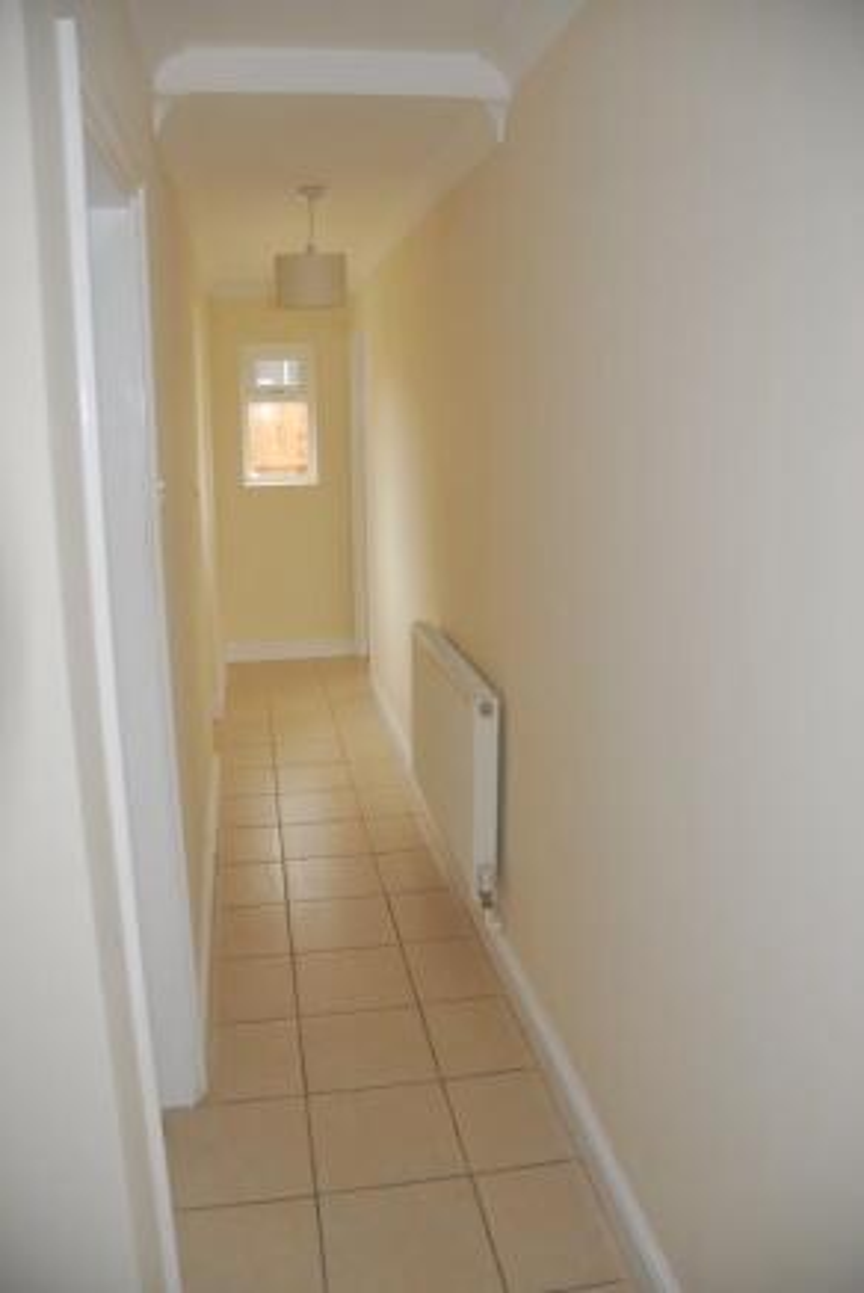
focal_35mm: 27
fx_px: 970
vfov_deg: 67.3
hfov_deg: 48.0
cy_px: 646
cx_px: 432
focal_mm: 18
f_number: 3.5
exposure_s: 1/60
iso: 200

* * *

■ TO DO
Reply with exactly the lines above from the one that contains "hfov_deg: 48.0" through the final line of the material, and with nothing else.

■ YOUR SOLUTION
hfov_deg: 48.0
cy_px: 646
cx_px: 432
focal_mm: 18
f_number: 3.5
exposure_s: 1/60
iso: 200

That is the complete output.